# [Exercise prompt]
Scan the entries below. List each line with "pinky".

# [Record set]
——
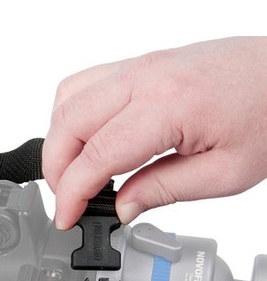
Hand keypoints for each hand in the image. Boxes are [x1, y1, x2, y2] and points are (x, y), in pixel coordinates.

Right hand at [43, 37, 266, 228]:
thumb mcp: (224, 173)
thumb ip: (163, 191)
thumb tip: (122, 209)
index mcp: (167, 105)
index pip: (96, 155)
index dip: (72, 193)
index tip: (67, 218)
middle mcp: (145, 76)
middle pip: (68, 122)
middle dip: (56, 170)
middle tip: (68, 202)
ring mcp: (140, 64)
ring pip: (68, 98)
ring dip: (59, 140)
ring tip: (73, 175)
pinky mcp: (142, 62)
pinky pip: (86, 83)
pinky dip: (72, 115)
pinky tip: (86, 140)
——
# [Your solution]
pinky mcp: (142, 62)
pinky pip: (86, 83)
pinky dip: (72, 115)
pinky tip: (86, 140)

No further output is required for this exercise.